A similar study was carried out for an ancient crop of the Americas, amaranth. There are three types of grain amaranth (Amaranthus caudatus, A. cruentus and A. hypochondriacus) that were all domesticated from the same wild species, Amaranthus hybridus. A key domestication traits are white seeds in comparison to red seeds of wild amaranth. The whole genome resequencing of a set of wild and domesticated amaranths, and the subsequent GWAS, Bulk segregant analysis and QTL analysis of the trait revealed the same set of two genomic regions associated with the trait. The genomic region with the stronger statistical support harbors a so-called MYB-like transcription factor gene. Closely related genes (homologs) of this gene in other species were shown to be involved in controlling seed or fruit color by regulating the anthocyanin or betalain pathways. In the case of amaranth, further functional validation is required to test the hypothesis that the Amaranth MYB-like gene is a causal gene for seed color.

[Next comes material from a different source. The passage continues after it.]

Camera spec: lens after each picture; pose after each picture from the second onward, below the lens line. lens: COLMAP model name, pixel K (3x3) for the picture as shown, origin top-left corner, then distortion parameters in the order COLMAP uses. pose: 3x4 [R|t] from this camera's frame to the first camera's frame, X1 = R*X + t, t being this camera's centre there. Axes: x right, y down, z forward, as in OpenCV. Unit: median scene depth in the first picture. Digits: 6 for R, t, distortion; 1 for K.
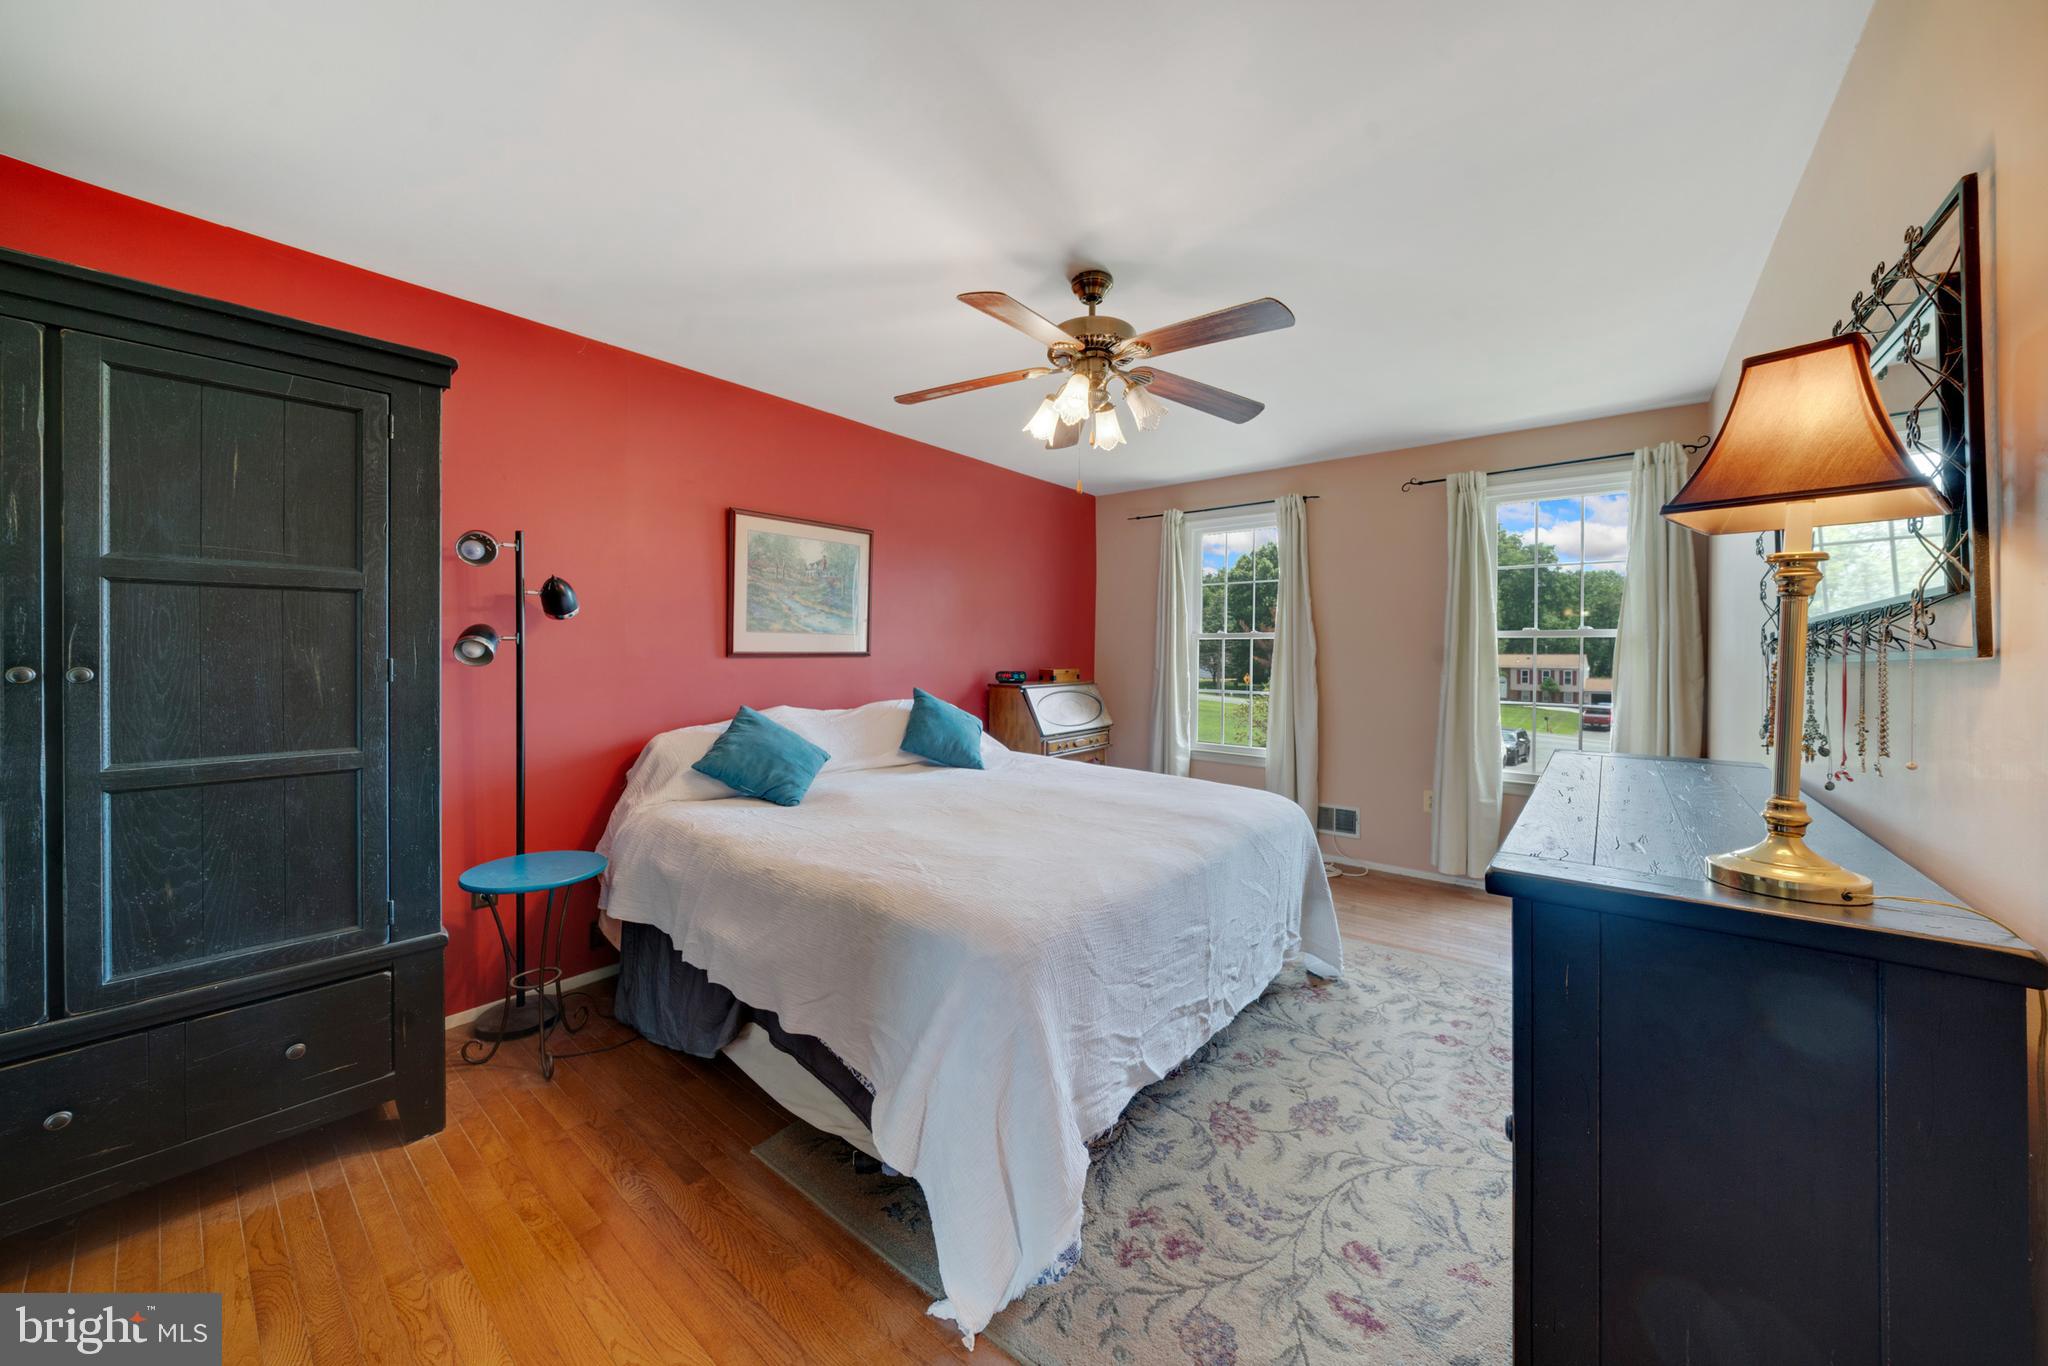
lens RADIAL K [[697.8, 0, 1017.0], [0, 697.8, 655.8], [0, 0, 1]] dist [-0.000559, -0.000094]
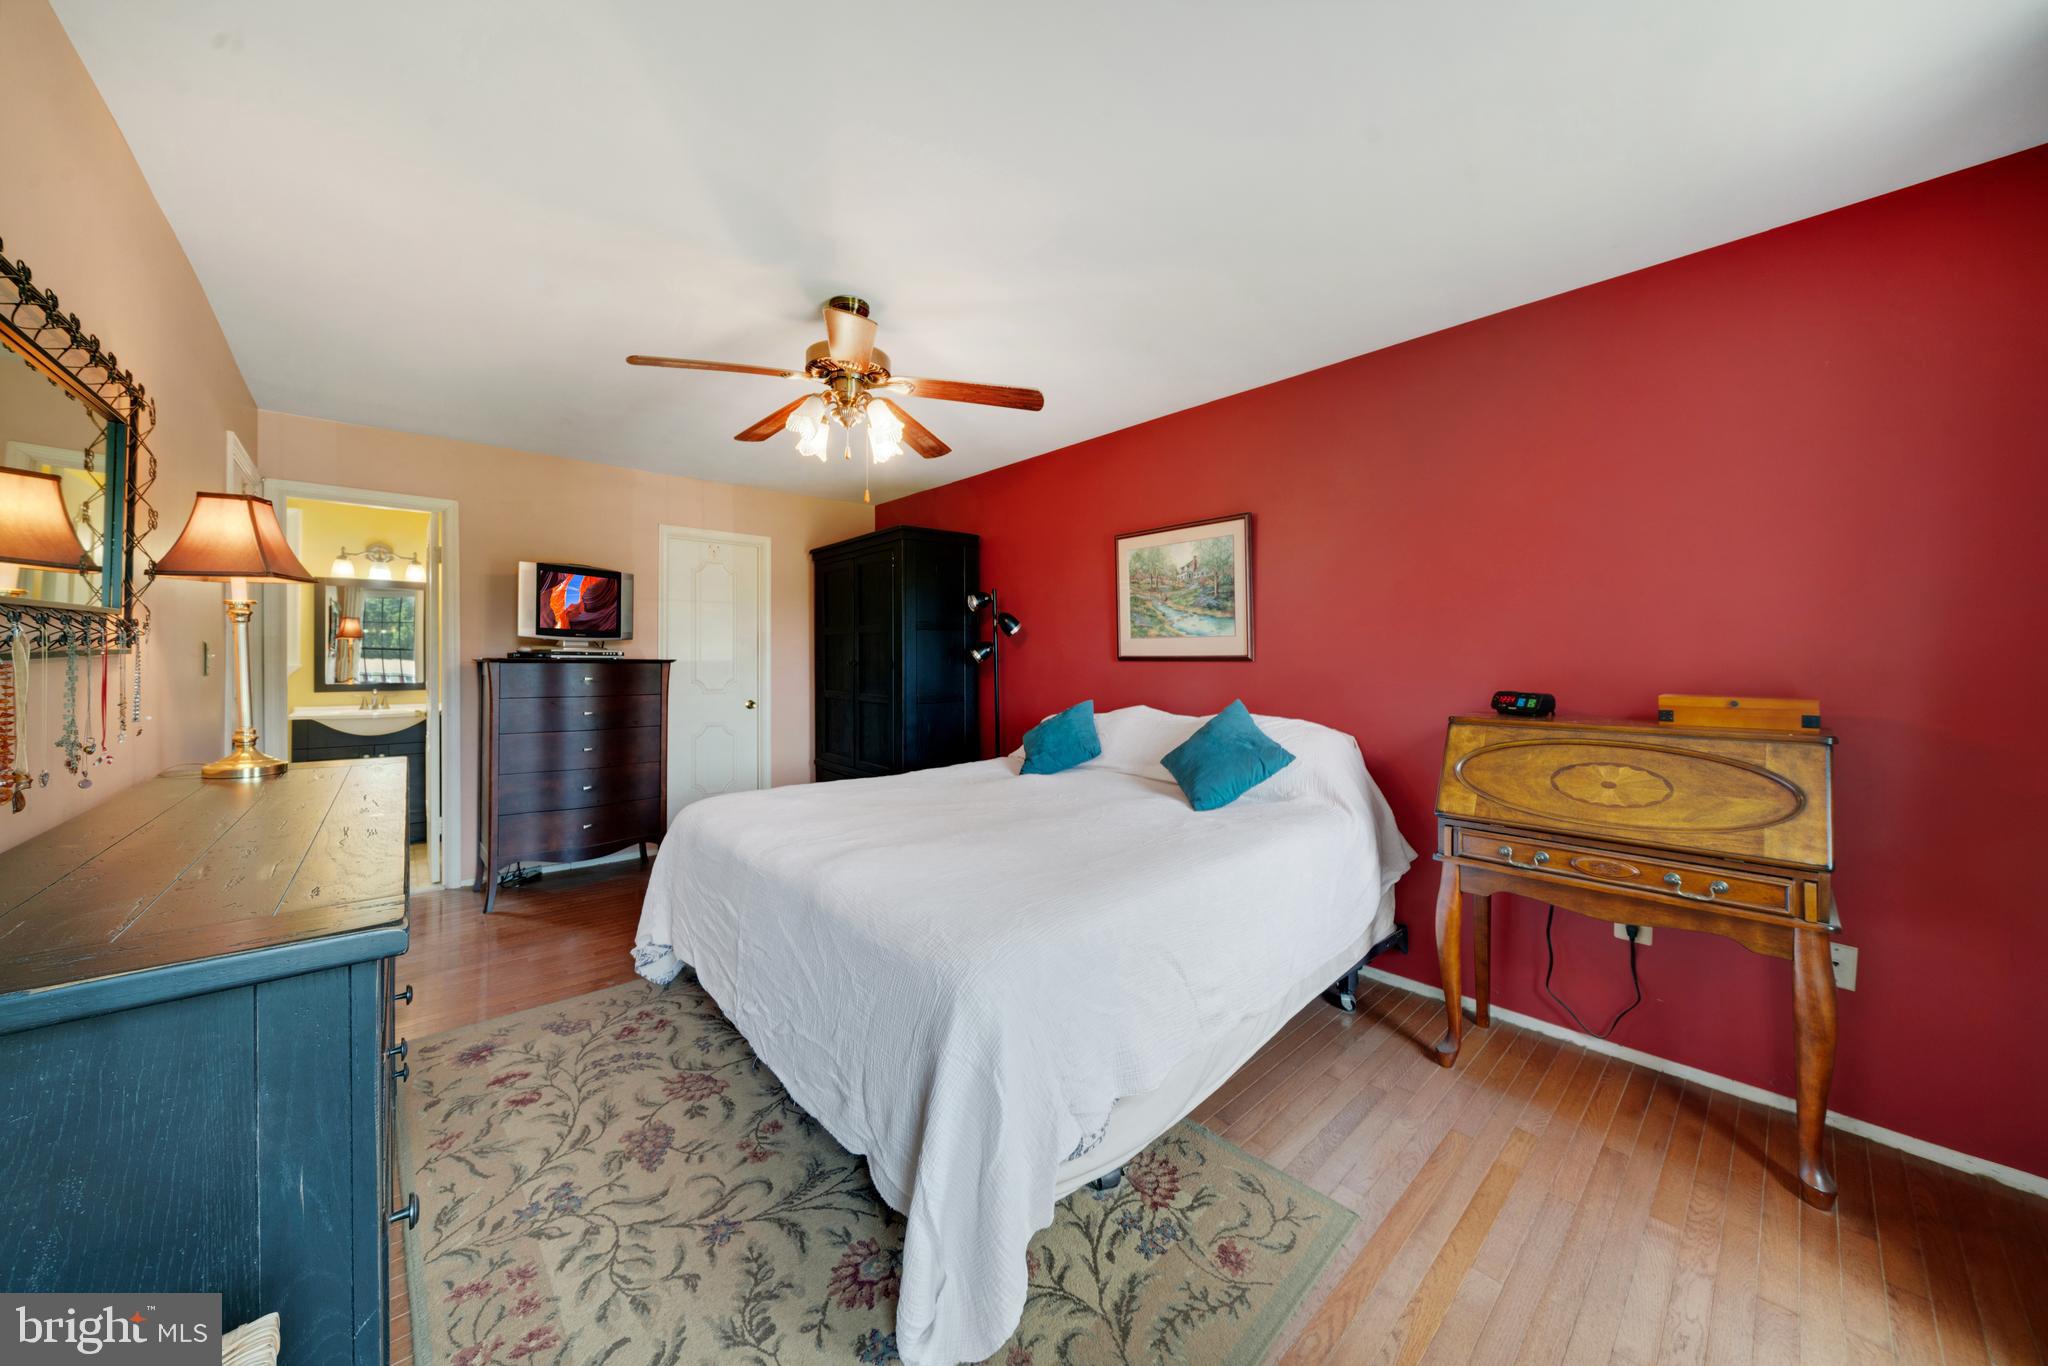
lens RADIAL K [[697.8, 0, 1017.0], [0, 697.8, 655.8], [0, 0, 1]] dist [-0.000559, -0.000094]
pose [[-0.146093, -0.002684, -0.989267, 1.254552], [-0.005730, 0.999982, -0.001867, -0.004075], [0.989254, 0.005396, -0.146106, 1.578625]]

These examples (and many others in the scientific literature) show that GWAS of plant genetic resources is a powerful approach to identify many genes that may reveal the history of domestication or can be used in modern plant breeding programs using approaches like marker-assisted selection.
Key concepts
\(\square\) Genome-wide association study (GWAS) | \(\square\) Genotype x Environment (GxE) interaction | \(\square\) Multiple testing problem |
\(\square\) Confounding effect of population structure | \(\square\) Linear (mixed) model | \(\square\) Allelic heterogeneity |
Summary
- Genetic mapping with GWAS and related methods is a powerful approach to understand the genetics of phenotypic variation in plant genetic resources
- GWAS is based on the association between genotypic and phenotypic variation
- Population structure present in the analysed population may cause confounding and many false positive associations
- Multiple methods for GWAS are available.
- Methods based on linear mixed models are particular powerful because they can correct for population structure
- GWAS is challenging because epistatic interactions, allelic heterogeneity and GWAS on subsamples interfere with a simple interpretation of GWAS results
Further reading
- Cortes et al. (2021) - An accessible and timely review of GWAS in plants
Study questions
- What are the key differences between GWAS and QTL linkage methods for genetic mapping?
- What are the advantages and disadvantages of each of the two methods?
- Why doese population structure in a sample cause many false positive associations if it is not corrected by the model used for analysis?
- If there is a perfect correlation between a phenotypic trait of interest and population structure: Would GWAS be able to identify the causal gene, and would other methods be able to identify the gene controlling the trait?
- Why is allelic heterogeneity a problem in GWAS studies?
- Why is it useful and interesting to carry out GWAS in plant genetic resources?
- Which strategies can be used to further utilized significant trait-marker analysis from GWAS?